DOCUMENT EXCERPT:

+++++

The same goes for oil exploration companies, they have large binary outcomes and the base rate of success is low.
After the negative filtering, 133 companies remained. The second part of the filtering process is applying a positive filter, inspired by the Piotroski F score but focusing on metrics that I consider more important. I also fix what is, in my opinion, a limitation of the F score in that some of its metrics focus only on 2-year results.
For positive filtering, I am looking for companies that are easy to understand, quality, have contracts (literal or metaphorical) and are cheap. If the stock meets my metric, it gets a +1, if it doesn’t it gets a 0 and if its too expensive it gets a -1. Lets go through this metrics one by one.
Easy to understand is the simplest metric – a company qualifies if I understand its business model on first reading. This doesn’t mean that complex companies are bad, they will however rank lower in my screen and be researched later on. I am looking for the one-foot hurdles that Buffett often talks about.
The next metric is quality. This is composed of three sub metrics:
- Normal ROE ≥ 10%
- Stable operating margins: Coefficient of variation of operating margins over a long term representative time must be ≤ 25%. Here I am looking for some measure of predictability
- Not excessively leveraged. Net debt/EBITDA ≤ 2
For each of these metrics, the stock either gets a +1 if it is met or a 0 if it isn’t.

+++++

WORK ORDER A:
Copy the rows word for word, starting with the first line of the rows and going on through the line that contains "dist [-0.029741, -0.000300]".

GIVEN DATA:
+++++

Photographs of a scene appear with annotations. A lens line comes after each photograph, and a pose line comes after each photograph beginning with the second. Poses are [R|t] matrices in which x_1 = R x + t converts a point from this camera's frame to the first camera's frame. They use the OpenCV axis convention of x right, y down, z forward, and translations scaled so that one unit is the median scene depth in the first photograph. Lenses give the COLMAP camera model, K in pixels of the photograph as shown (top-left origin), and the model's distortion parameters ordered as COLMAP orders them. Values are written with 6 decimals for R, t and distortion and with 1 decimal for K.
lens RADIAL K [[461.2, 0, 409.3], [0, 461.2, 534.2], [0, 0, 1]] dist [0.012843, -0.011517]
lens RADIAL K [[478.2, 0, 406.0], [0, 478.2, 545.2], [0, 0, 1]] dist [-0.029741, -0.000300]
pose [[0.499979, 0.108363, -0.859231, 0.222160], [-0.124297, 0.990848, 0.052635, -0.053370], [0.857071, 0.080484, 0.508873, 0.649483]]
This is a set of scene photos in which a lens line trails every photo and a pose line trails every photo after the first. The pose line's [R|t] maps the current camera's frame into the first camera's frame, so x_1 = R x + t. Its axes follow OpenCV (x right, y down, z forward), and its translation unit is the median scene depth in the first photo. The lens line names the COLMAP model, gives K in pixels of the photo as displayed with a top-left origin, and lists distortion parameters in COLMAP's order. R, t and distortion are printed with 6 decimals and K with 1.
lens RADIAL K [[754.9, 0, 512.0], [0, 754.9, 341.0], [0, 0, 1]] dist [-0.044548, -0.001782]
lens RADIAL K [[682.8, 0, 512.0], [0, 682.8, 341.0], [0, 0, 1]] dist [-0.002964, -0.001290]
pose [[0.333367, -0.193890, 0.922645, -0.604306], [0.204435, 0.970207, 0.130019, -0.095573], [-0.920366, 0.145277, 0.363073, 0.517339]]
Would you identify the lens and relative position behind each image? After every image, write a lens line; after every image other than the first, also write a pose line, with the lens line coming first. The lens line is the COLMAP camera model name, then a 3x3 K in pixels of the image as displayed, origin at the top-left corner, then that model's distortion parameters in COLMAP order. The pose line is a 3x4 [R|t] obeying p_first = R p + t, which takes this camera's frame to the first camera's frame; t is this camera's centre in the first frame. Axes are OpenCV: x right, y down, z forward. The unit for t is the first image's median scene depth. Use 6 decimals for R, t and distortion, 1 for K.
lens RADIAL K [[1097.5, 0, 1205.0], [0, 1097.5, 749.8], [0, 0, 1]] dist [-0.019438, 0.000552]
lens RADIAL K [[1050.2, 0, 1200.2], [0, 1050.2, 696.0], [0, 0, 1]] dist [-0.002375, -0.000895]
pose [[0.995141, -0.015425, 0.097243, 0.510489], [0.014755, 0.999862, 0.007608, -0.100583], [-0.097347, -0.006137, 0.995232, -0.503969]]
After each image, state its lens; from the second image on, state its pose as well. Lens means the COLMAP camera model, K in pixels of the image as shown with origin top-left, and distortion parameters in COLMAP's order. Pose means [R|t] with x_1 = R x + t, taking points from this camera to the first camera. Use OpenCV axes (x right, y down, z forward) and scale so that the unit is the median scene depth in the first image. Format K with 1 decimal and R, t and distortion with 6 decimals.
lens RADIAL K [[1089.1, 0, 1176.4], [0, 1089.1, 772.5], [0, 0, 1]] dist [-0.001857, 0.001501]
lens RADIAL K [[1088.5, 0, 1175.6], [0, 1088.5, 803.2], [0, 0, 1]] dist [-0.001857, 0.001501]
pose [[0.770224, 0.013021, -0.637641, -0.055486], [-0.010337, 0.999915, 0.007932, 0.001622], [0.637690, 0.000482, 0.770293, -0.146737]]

+++++

WORK ORDER B:
For each statement below, say whether it agrees with the stock-screening text, and quote the words from that text that decide it. (i) After the negative filtering, 133 companies were left. (ii) The leverage limit sets net debt/EBITDA at no more than 3. (iii) A stock that is too expensive receives a score of 0.

RESPONSE BOX A:
Photographs of a scene appear with annotations. A lens line comes after each photograph, and a pose line comes after each photograph beginning with the second. Poses are [R|t] matrices in which x_1 = R x + t converts a point from this camera's frame to the first camera's frame. They use the OpenCV axis convention of x right, y down, z forward, and translations scaled so that one unit is the median scene depth in the first photograph. Lenses give the COLMAP camera model, K in pixels of the photograph as shown (top-left origin), and the model's distortion parameters ordered as COLMAP orders them. Values are written with 6 decimals for R, t and distortion and with 1 decimal for K.
lens RADIAL K [[461.2, 0, 409.3], [0, 461.2, 534.2], [0, 0, 1]] dist [0.012843, -0.011517]
lens RADIAL K [[478.2, 0, 406.0], [0, 478.2, 545.2], [0, 0, 1]] dist [-0.029741, -0.000300]

RESPONSE BOX B:
(i) Yes: "After the negative filtering, 133 companies remained."
(ii) No: "Not excessively leveraged. Net debt/EBITDA ≤ 2"
(iii) No: "if its too expensive it gets a -1"